[Exercise text Boundary: Start]

By whom and how is the continuing need for regulators measured; how is their role changed or ended?

  5.  There is no formal or regular mechanism for assessing the effectiveness of and/or continued need for regulation. This is a clear deficiency in the current arrangements. Whilst the competitive markets have evolved to such an extent that we now have one of the most competitive wholesale and retail energy markets in the world (due to a significant extent to the efforts of the Authority and its predecessors), there has not been a corresponding lessening of direct regulatory control/intervention. Nor has there been the logical move from sector specific regulation to regulation solely under competition legislation.

  6.  Thus there should be a formal process for periodic assessments of the scope and function of the Authority including the extent to which regulation is in line with current best practice and whether any part of it can and should be withdrawn. This review could appropriately be carried out by the new Select Committee for Regulatory Accountability (SCRA) (see paragraph 17) in conjunction with the industry and consumer bodies like energywatch, perhaps assisted by the NAO and BRTF.

  7.  In addition, the Authority should be encouraged to actively adopt the principle of "targeted" regulation (as set out in the BRTF principles of good regulation). In particular, it should demonstrate that it is withdrawing from direct regulation of competitive markets and focusing instead on regulation of the monopoly businesses. Specifically, the Authority, in conjunction with licensees and bodies representing consumers, should be obliged to conduct an annual review of licence conditions with a view to removing or modifying any outdated obligations. This review should be presented to the new SCRA.

  8.  As indicated in paragraph 4 above the lack of direct cost control incentives on Ofgem remain a cause for concern. Whilst Ofgem's budget is subject to approval by the Treasury, there is no formal mechanism to incentivise Ofgem to control/reduce its costs. As such there is also no effective means of ensuring that Ofgem's workplan is effectively and appropriately prioritised. One potential way froward would be to formally cap Ofgem's annual budget at perhaps RPI -5. Any increase beyond this would have to be submitted and approved by the SCRA. This would have many beneficial effects. It would oblige/enable Ofgem to properly prioritise its work against its statutory objectives. It would thereby ensure that the regulatory regime was efficient, targeted and proportionate, whilst not in any way undermining Ofgem's ability to carry out its key functions.

Who are the members of the regulatory bodies; how are they appointed; are they adequately representative; do Nolan principles operate?

  9.  The move away from individual regulators to the creation of an Authority has helped to de-personalise energy regulation to some extent. However, we would question whether this has necessarily led to increased confidence in regulatory decision making, or the creation of a more stable regulatory environment as intended.

  10.  The roles of chairman and chief executive of the Authority should be separated in line with best practice for company boards in the private sector. We note that the consumer organisation energywatch set up as part of the new regulatory arrangements has adopted such a model.

[Exercise text Boundary: End]

→ **Work instruction 1**: Reproduce the passage on energy regulation word for word, starting with "9.  The move away" and going on through "such a model.".

[Recorded data Boundary: Start]

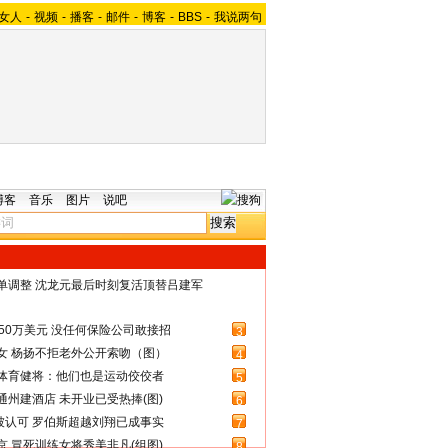
女人
-
视频
-
播客
-
邮件
-
博客
-
BBS
-
我说两句
博客
音乐
图片
说吧
名单调整 沈龙元最后时刻复活顶替吕建军
50万美元 没任何保险公司敢接招
3
女 杨扬不拒老外公开索吻（图）
4
体育健将：他们也是运动佼佼者
5
州建酒店 未开业已受热捧(图)
6
被认可 罗伯斯超越刘翔已成事实
7
 冒死训练女将秀美非凡(组图)
8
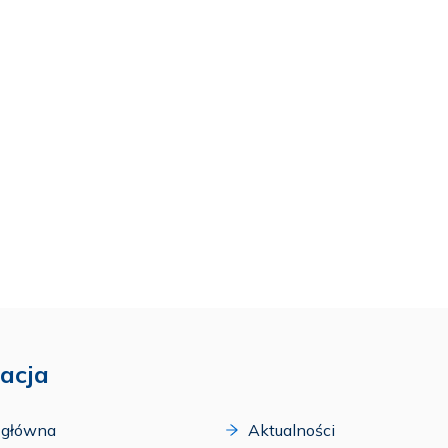
acja
 główna
Aktualności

[Recorded data Boundary: End]

→ **Work instruction 2**: Rewrite the extracted page text entries with "BBS" changed to "论坛" and nothing else altered. Leave out the pictures.

→ **Exercise output 1**:
9.  The move away from individual regulators to the creation of an Authority has helped to de-personalise energy regulation to some extent. However, we would question whether this has necessarily led to increased confidence in regulatory decision making, or the creation of a more stable regulatory environment as intended.

  10.  The roles of chairman and chief executive of the Authority should be separated in line with best practice for company boards in the private sector. We note that the consumer organisation energywatch set up as part of the new regulatory arrangements has adopted such a model.

→ **Exercise output 2**:
女人
-
视频
-
播客
-
邮件
-
博客
-
论坛
-
我说两句
博客
音乐
图片
说吧
名单调整 沈龙元最后时刻复活顶替吕建军
50万美元 没任何保险公司敢接招
3
女 杨扬不拒老外公开索吻（图）
4
体育健将：他们也是运动佼佼者
5
州建酒店 未开业已受热捧(图)
6
被认可 罗伯斯超越刘翔已成事实
7
 冒死训练女将秀美非凡(组图)
8
acja
 główna
Aktualności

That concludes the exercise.